Еще одно важное следствие подвига Руфи – помощь своим соотечественникам-моавитянам. Согласно книге Бытия, Моав был сыном Лота, племянника Авраама. Лот, бежав из Содома, поселился в пещере. Две его дочери родили от него сыновей, считающихся прародителями моавитян и аммонитян. Так что Моав и его потомки несли на себе грех кровосмешения. А Руфь самим вхождением своим в дом Давидов свидетельствует о благоволении Божием к незаконнорожденному потомству Лота. Толкователи Библии считают, что своим обращением к вере в Истинного Бога Руфь искупила ошибки своих далеких предков.
За каждым событием этой удивительной книги видится Божие провидение, господствующее над человеческой жизнью. Автор Книги Руфь мог видеть лишь часть Божественного плана, завершенного в Давиде, но современный читатель может включить эту часть в единое целое, ибо искупление всего человечества произошло через великого Сына Давидова. Автор Книги Руфь чувствовал присутствие руки Божией в личных обстоятельствах, в жизни семей и каждого человека; он призывал людей оглянуться назад на прошлые события и проследить за чудными делами Божиими, увидеть излияния Его милости в их жизни. События говорят сами за себя. И в личной жизни, и в истории Бог осуществляет Свои благие цели, ибо Он и только Он является истинным Владыкой жизни и смерти…

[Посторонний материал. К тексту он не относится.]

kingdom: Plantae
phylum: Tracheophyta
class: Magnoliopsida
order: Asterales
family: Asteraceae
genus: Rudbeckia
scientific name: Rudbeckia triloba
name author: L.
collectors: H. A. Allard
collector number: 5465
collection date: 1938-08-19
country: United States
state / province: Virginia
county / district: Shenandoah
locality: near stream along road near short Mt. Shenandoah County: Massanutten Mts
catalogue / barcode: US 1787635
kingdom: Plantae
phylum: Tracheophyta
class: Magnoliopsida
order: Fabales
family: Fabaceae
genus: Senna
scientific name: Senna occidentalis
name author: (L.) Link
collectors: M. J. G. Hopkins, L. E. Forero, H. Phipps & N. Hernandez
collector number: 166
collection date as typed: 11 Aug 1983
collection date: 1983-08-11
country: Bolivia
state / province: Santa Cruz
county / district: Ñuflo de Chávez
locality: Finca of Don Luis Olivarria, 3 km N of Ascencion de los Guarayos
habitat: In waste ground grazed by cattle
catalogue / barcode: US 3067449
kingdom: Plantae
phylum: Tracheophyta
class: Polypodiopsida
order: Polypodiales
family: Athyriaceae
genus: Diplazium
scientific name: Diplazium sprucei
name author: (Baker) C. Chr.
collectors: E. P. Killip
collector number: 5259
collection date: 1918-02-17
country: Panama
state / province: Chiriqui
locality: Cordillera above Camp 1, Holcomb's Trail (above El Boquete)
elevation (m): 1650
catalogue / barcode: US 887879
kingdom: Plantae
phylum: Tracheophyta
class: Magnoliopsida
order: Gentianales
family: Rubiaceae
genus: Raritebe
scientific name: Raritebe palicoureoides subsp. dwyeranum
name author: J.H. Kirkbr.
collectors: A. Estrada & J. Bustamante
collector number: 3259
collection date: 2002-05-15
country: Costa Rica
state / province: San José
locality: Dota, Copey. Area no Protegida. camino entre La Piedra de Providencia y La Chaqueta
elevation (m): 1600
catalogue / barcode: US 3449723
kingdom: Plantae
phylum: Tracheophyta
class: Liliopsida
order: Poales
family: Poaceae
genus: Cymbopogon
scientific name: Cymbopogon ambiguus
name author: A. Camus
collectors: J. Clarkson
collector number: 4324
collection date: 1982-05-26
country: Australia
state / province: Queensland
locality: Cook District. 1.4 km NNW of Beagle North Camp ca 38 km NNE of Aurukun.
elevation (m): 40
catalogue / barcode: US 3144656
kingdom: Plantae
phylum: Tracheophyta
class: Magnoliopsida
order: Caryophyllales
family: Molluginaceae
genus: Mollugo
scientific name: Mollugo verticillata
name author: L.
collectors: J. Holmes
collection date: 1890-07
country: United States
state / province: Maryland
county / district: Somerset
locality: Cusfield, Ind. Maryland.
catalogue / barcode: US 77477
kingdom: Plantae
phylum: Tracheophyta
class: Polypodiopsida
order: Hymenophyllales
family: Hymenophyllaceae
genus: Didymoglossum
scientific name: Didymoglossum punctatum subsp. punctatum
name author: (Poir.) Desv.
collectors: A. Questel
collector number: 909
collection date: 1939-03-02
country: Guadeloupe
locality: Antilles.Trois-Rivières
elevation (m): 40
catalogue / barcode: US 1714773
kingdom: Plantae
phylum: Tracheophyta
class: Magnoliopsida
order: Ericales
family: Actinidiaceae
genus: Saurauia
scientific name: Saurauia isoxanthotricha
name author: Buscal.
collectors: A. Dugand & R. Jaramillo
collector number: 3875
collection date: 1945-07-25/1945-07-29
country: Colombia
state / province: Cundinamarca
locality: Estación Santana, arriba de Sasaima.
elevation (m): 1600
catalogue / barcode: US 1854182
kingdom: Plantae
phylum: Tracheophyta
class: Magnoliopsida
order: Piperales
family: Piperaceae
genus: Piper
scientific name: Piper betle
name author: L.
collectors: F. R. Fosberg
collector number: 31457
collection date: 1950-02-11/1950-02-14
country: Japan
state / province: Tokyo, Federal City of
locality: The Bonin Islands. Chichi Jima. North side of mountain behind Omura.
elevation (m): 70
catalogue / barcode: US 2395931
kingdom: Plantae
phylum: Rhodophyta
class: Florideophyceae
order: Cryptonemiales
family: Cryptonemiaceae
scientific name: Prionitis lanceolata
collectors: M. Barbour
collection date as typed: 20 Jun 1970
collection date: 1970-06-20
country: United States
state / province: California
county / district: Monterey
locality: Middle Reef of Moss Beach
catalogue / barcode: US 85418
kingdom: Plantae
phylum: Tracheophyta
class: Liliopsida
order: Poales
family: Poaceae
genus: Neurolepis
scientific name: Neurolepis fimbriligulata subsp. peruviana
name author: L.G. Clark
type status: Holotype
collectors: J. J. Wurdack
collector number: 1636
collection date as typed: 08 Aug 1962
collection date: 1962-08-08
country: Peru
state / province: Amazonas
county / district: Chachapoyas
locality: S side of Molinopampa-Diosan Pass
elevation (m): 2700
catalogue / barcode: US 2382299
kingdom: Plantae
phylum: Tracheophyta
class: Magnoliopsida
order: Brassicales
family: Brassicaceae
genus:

Руфь присоединилась к избранному народу в начале жатвы, когда праздновалась святая Пятидесятница – для древних евреев праздник не только жатвы, но и дарования Закона на Синае. То было предзнаменование Жатвы – исполнение мессианского служения Господа Иисуса Христа – не только как Спасителя израильтян, но и язычников.
Книга Руфь может быть прочитана по-разному. Ее можно понять через глубокие духовные символы, раскрывающие дивный Божественный план спасения мира. Но можно бесконечно читать и перечитывать ее, как один из самых прекрасных рассказов о любви, которые когда-либо были написаны. Любовь – это закон жизни Богом сотворенного мира. Вспомним еще раз последнюю строку великой поэмы Данте: «Любовь, что движет солнце и светила»! Поэтому закончить эту главу хочется призывом ко всем кто доберется до этой страницы:
Читайте и перечитывайте Книгу Руфь!
Она с непреложной убедительностью
доказывает истину о том,
что всё в мире движется любовью!
Александр Трофимов
Фигура Руфи в хлебном поле в веках остается символом любви, верности и полного доверия Богу.
***
СПЯЩИЙ ВООЗ

Усталый, лег Вооз у своего гумна.
Весь день работали, и он трудился тоже,
Потом обычное себе устроил ложе
У вымеренных куч отборного зерна.
Немало ячменя собрал он и пшеницы,
Но жил как праведник, хотя и был богат;
И в горнах у него не распалялся ад,
И грязи не было в воде его криницы.
Серебряным ручьем струилась борода
У старца щедрого. Коль нищенка, бывало,
Упавшие с возов колосья подбирала:
«Побольше сбросьте ей»,– он говорил тогда.
Не знал кривых путей и мелочных расчетов,
Одетый в белое, как правда, полотно.
Для бедных доброе текло его зерно,
Как из открытых всем, из общих водометов.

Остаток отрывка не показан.